:: Directive ::
Transcribe each record below word for word.

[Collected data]

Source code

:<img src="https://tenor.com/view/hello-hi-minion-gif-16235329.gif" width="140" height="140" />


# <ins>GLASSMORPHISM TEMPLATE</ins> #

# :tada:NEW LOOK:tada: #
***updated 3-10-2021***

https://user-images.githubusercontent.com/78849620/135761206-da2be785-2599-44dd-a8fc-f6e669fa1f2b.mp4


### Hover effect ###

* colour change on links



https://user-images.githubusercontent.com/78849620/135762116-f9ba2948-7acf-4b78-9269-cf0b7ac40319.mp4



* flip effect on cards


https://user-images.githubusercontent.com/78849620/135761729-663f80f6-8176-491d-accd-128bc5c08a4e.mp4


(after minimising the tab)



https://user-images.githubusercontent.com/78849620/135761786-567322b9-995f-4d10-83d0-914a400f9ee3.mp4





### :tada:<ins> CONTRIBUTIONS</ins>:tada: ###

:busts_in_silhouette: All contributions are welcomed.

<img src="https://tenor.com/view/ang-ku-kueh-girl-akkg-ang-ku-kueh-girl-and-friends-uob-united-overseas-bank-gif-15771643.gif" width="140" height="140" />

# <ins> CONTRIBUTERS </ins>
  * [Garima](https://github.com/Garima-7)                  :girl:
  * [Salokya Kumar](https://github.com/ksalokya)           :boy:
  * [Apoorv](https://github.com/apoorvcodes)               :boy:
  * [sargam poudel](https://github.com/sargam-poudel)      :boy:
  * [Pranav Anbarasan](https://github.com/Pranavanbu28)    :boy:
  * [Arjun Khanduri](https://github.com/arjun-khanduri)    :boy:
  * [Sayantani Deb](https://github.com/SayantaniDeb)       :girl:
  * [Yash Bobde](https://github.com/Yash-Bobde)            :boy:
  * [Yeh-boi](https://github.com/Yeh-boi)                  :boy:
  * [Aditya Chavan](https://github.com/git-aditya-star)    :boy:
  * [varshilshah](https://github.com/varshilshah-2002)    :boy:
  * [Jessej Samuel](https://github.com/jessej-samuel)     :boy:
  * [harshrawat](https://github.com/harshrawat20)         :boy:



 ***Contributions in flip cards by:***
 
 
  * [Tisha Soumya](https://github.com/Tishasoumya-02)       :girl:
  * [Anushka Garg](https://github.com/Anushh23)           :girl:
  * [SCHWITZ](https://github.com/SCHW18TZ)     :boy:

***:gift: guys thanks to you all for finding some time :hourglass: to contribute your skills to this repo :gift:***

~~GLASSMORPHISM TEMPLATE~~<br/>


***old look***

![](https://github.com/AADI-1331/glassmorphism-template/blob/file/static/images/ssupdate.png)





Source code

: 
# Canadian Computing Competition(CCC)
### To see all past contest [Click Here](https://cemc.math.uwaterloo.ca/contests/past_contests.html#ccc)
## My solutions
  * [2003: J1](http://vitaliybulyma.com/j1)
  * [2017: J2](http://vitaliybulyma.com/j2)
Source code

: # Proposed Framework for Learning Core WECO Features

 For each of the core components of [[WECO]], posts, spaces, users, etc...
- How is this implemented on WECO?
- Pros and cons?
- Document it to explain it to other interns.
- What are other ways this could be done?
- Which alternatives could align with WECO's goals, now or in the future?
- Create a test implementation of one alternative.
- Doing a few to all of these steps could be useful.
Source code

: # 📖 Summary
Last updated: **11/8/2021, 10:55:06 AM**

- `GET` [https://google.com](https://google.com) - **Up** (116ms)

:: Problem solution ::
Source code

:<img src="https://tenor.com/view/hello-hi-minion-gif-16235329.gif" width="140" height="140" />


# <ins>GLASSMORPHISM TEMPLATE</ins> #

# :tada:NEW LOOK:tada: #
***updated 3-10-2021***

https://user-images.githubusercontent.com/78849620/135761206-da2be785-2599-44dd-a8fc-f6e669fa1f2b.mp4


### Hover effect ###

* colour change on links



https://user-images.githubusercontent.com/78849620/135762116-f9ba2948-7acf-4b78-9269-cf0b7ac40319.mp4



* flip effect on cards


https://user-images.githubusercontent.com/78849620/135761729-663f80f6-8176-491d-accd-128bc5c08a4e.mp4


(after minimising the tab)



https://user-images.githubusercontent.com/78849620/135761786-567322b9-995f-4d10-83d0-914a400f9ee3.mp4





### :tada:<ins> CONTRIBUTIONS</ins>:tada: ###

:busts_in_silhouette: All contributions are welcomed.

<img src="https://tenor.com/view/ang-ku-kueh-girl-akkg-ang-ku-kueh-girl-and-friends-uob-united-overseas-bank-gif-15771643.gif" width="140" height="140" />

# <ins> CONTRIBUTERS </ins>
  * [Garima](https://github.com/Garima-7)                  :girl:
  * [Salokya Kumar](https://github.com/ksalokya)           :boy:
  * [Apoorv](https://github.com/apoorvcodes)               :boy:
  * [sargam poudel](https://github.com/sargam-poudel)      :boy:
  * [Pranav Anbarasan](https://github.com/Pranavanbu28)    :boy:
  * [Arjun Khanduri](https://github.com/arjun-khanduri)    :boy:
  * [Sayantani Deb](https://github.com/SayantaniDeb)       :girl:
  * [Yash Bobde](https://github.com/Yash-Bobde)            :boy:
  * [Yeh-boi](https://github.com/Yeh-boi)                  :boy:
  * [Aditya Chavan](https://github.com/git-aditya-star)    :boy:
  * [varshilshah](https://github.com/varshilshah-2002)    :boy:
  * [Jessej Samuel](https://github.com/jessej-samuel)     :boy:
  * [harshrawat](https://github.com/harshrawat20)         :boy:



 ***Contributions in flip cards by:***
 
 
  * [Tisha Soumya](https://github.com/Tishasoumya-02)       :girl:
  * [Anushka Garg](https://github.com/Anushh23)           :girl:
  * [SCHWITZ](https://github.com/SCHW18TZ)     :boy:

***:gift: guys thanks to you all for finding some time :hourglass: to contribute your skills to this repo :gift:***

~~GLASSMORPHISM TEMPLATE~~<br/>


***old look***

![](https://github.com/AADI-1331/glassmorphism-template/blob/file/static/images/ssupdate.png)





Source code

: 
# Canadian Computing Competition(CCC)
### To see all past contest [Click Here](https://cemc.math.uwaterloo.ca/contests/past_contests.html#ccc)
## My solutions
  * [2003: J1](http://vitaliybulyma.com/j1)
  * [2017: J2](http://vitaliybulyma.com/j2)
Source code

: # Proposed Framework for Learning Core WECO Features

 For each of the core components of [[WECO]], posts, spaces, users, etc...
- How is this implemented on WECO?
- Pros and cons?
- Document it to explain it to other interns.
- What are other ways this could be done?
- Which alternatives could align with WECO's goals, now or in the future?
- Create a test implementation of one alternative.
- Doing a few to all of these steps could be useful.
Source code

: # 📖 Summary
Last updated: **11/8/2021, 10:55:06 AM**

- `GET` [https://google.com](https://google.com) - **Up** (116ms)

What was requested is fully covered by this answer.